El modelo de servicios sociales que implantó Quintana sobre el pilar del Consorcio Galego de Igualdade e Benestar ha sido una fuente inagotable de controversia. Más que de la idoneidad de esta figura o de su eficacia a la hora de gestionar políticas públicas, el debate se ha centrado en cuestiones laborales. Primero, fueron los propios sindicatos -el sector de la CIG vinculado a la Administración autonómica y Comisiones Obreras- quienes denunciaron que este organismo se había nutrido de personal nombrado a dedo proviniente del nacionalismo (militantes y concejales del BNG).
La CIG oficial, sindicato mayoritario en el Consorcio, siempre ha tildado esta tesis de patraña intoxicadora urdida por el PP para desprestigiar la gestión del BNG en los servicios sociales. Y siempre ha apelado a que ninguna de las contrataciones del Consorcio había sido impugnada como prueba de la limpieza del proceso. Sin embargo, en las semanas previas a las elecciones autonómicas del pasado 1 de marzo, Vicepresidencia lanzó una convocatoria oficial para consolidar 338 puestos de trabajadores eventuales del Consorcio. El diseño de las pruebas, muy diferente al seguido en la normativa de Función Pública, hizo sospechar a gran parte del mundo sindical -excepto a la CIG oficial - que se trataba de un proceso hecho a medida para colocar a estos empleados. El tiempo de trabajo en el Consorcio y los cursos allí hechos puntuaban de tal manera en la prueba que nadie que no hubiera trabajado allí tendría opción de acceder a la plaza pública.
La Xunta del PP paralizó la convocatoria.
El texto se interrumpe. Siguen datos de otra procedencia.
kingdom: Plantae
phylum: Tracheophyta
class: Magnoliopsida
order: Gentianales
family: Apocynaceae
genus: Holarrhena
Y acaba de emitir un informe -elaborado por la Dirección Xeral da Función Pública - en el que se denuncia que las oposiciones vulneran la legislación porque sus bases conculcan derechos fundamentales, como los de igualdad, mérito y capacidad, recogidos en la Constitución. El departamento que lidera Beatriz Mato espera ahora un informe del Consello Consultivo para convocar unas nuevas oposiciones similares a las que se hacen en la Xunta.